- _SELECTED EXTRACT_:
----

Martin Bragenheim * 1882

Isestraße 86 (Eimsbüttel, Harvestehude)


HIER WOHNTE
MARTIN BRAGENHEIM
JG. 1882
EINGEWIESEN
HEIL- UND PFLEGEANSTALT
LANGENHORN
"VERLEGT" SEPT.1940
LANDESANSTALT BRANDENBURG
ERMORDET 23.9.1940
AKTION T4

further stumbling stones in Isestraße 86:
Erna Bragenheim, Erna Bragenheim, Emma Hinrichs, Herbert Mitz, Jeanette Ostwald, Sophie Ostwald, Senta Schwarz

Erna Bragenheim, maiden name Blumenthal, born 28 Jan. 1888 in Berlin, deported to Lodz on 25 Oct. 1941
Martin Bragenheim, born 19 Feb. 1882 in Güstrow, murdered in the Brandenburg death camp on 23 Sep. 1940
Erna Bragenheim, born 25 Sep. 1876 in Güstrow, deported to Lodz on 25 Oct. 1941

At the beginning of the 20th century, Daniel Meyer Bragenheim, born on 4 March 1838, moved from Güstrow in Mecklenburg to Hamburg together with his wife, Walli, nee Sachs. The couple had four children: Itzig, called Richard, born in 1875, Erna, born in 1876, Paul, born in 1878, and Martin, born in 1882. All four were born in Güstrow.

From the documents relating to the census of the Grand Duchy of Mecklenburg-Schwerin on 1. Dec. 1900, we can gather that Daniel Meyer Bragenheim owned a business as a "Lottery Principal Collector” which he also managed. All three sons were employed in the father`s company, Richard as authorized officer , Paul as Bookkeeper and Martin as a trainee in the lottery business. Erna Bragenheim was described in the census simply as a daughter.

The reasons why the family moved to Hamburg are not recorded. Probably Daniel Bragenheim expected more favourable conditions for his business in the big city which would turn out not to be the case.

----

- _ABOUT THIS TASK_:
According to the text on Martin Bragenheim, what position did Martin hold in his father's company at the time of the 1900 census?

----

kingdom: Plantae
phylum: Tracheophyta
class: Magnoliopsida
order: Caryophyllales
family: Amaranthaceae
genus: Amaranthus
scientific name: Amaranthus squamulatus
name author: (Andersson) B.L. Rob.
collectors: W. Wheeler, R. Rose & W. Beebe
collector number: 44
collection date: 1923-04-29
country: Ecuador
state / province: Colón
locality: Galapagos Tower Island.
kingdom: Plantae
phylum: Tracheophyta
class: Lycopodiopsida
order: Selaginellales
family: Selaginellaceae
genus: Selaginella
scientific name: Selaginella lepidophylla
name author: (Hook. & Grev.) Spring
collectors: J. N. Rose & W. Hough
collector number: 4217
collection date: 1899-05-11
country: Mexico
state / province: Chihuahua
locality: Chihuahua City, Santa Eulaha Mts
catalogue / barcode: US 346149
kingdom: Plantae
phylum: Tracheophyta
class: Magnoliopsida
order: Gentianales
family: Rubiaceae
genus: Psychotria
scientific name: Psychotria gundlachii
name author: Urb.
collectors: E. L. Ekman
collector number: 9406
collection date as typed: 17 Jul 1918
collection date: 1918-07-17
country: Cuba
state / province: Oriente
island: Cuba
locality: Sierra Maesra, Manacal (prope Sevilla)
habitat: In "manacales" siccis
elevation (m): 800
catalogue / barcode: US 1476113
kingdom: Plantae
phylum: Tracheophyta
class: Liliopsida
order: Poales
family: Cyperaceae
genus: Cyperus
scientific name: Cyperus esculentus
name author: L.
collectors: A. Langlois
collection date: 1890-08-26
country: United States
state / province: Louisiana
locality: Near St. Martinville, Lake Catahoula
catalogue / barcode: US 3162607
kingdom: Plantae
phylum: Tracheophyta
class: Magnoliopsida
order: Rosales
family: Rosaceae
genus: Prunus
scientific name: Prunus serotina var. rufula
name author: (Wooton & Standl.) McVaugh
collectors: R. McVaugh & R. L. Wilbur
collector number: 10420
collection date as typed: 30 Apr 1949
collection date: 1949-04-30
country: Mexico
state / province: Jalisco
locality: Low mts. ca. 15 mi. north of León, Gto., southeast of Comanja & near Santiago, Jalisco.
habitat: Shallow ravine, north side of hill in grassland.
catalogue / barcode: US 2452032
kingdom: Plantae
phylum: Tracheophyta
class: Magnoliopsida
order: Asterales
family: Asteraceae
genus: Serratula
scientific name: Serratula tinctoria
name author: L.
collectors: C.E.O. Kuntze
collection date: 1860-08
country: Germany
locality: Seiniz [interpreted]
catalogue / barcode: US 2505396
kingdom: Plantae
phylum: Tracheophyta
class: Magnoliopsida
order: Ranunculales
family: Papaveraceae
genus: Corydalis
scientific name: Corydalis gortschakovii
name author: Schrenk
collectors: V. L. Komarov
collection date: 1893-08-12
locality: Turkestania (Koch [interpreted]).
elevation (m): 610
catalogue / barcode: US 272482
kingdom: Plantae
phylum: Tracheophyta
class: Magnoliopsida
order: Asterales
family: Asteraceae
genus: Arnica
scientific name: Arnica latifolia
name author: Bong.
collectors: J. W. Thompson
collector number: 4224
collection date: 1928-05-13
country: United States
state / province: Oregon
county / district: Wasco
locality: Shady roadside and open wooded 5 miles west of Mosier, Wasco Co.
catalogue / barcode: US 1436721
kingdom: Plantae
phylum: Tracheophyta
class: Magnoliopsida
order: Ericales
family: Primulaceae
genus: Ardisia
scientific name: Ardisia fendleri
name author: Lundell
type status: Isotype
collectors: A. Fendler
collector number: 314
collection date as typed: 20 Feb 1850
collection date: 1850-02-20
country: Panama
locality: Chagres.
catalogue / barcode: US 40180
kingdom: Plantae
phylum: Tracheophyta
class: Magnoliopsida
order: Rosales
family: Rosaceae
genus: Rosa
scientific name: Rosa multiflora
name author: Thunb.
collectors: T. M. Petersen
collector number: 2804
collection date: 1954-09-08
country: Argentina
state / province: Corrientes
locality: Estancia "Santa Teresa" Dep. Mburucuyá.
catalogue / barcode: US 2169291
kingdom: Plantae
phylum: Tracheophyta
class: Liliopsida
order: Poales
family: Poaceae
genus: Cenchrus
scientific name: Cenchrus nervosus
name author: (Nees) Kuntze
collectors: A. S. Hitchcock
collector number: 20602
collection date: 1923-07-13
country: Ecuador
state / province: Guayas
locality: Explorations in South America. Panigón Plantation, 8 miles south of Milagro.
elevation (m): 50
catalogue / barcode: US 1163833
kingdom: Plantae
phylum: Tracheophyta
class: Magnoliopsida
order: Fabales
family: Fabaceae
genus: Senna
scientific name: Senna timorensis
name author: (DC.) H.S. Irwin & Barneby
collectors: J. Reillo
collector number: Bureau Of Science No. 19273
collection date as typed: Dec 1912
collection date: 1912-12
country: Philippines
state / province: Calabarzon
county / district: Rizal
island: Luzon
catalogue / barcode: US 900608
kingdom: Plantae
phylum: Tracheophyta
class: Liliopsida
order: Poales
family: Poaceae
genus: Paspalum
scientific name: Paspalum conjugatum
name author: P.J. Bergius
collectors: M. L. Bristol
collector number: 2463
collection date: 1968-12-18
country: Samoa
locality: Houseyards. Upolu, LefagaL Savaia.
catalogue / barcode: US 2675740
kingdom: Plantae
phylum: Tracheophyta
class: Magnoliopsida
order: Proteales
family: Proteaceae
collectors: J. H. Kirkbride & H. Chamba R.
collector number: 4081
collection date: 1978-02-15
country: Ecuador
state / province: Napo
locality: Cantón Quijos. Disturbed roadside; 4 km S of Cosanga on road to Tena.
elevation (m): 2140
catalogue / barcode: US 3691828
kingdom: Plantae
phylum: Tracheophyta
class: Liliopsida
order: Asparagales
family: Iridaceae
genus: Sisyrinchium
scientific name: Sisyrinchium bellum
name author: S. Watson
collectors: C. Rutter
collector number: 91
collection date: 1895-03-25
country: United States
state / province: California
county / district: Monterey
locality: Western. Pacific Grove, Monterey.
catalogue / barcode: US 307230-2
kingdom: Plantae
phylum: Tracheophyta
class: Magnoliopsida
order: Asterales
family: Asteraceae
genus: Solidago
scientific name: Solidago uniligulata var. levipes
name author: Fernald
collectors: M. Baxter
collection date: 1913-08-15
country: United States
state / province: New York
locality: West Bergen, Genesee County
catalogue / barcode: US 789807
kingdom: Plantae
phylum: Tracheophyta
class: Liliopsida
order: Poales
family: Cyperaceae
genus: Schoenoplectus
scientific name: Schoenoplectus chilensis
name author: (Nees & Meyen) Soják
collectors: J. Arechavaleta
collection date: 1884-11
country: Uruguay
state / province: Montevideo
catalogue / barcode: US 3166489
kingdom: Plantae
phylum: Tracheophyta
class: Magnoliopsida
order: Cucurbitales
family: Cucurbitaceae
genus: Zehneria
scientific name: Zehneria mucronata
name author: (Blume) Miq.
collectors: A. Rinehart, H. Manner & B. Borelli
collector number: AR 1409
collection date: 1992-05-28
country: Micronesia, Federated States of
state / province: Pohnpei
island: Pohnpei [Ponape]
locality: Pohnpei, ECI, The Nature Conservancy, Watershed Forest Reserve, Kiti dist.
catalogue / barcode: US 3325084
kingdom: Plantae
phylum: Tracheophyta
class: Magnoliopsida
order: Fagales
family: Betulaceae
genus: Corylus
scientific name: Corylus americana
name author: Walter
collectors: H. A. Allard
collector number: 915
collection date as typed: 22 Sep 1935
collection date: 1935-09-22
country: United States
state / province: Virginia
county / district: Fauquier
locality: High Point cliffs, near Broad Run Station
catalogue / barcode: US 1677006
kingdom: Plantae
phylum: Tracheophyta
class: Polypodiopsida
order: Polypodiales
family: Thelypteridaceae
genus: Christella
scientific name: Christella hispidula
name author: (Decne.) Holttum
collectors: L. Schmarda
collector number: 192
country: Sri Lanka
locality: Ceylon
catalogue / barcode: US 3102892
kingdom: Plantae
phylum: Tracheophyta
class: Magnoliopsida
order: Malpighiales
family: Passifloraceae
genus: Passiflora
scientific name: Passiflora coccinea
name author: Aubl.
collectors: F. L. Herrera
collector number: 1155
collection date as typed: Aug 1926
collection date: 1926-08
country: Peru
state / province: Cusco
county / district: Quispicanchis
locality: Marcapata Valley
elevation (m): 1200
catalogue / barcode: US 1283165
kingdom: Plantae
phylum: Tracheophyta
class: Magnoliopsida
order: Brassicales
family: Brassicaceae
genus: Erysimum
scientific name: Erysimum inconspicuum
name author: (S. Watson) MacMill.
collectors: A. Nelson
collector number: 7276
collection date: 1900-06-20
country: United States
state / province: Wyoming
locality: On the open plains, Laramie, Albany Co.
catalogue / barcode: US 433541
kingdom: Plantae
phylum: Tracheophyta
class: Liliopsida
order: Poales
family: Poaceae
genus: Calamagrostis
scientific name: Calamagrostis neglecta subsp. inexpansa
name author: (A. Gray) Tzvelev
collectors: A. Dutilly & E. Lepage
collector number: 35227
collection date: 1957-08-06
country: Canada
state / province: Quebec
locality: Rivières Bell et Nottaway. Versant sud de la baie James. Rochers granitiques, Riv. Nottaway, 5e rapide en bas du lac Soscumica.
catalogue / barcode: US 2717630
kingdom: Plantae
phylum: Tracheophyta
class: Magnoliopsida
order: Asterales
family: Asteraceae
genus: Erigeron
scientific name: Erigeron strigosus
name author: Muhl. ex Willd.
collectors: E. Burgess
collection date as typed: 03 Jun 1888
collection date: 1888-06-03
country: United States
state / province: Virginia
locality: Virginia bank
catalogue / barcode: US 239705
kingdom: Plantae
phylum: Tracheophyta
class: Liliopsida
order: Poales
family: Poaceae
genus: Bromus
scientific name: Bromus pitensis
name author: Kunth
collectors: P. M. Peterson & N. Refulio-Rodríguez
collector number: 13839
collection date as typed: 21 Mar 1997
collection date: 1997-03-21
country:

----

- _RESULT_:
He was a trainee in the lottery business.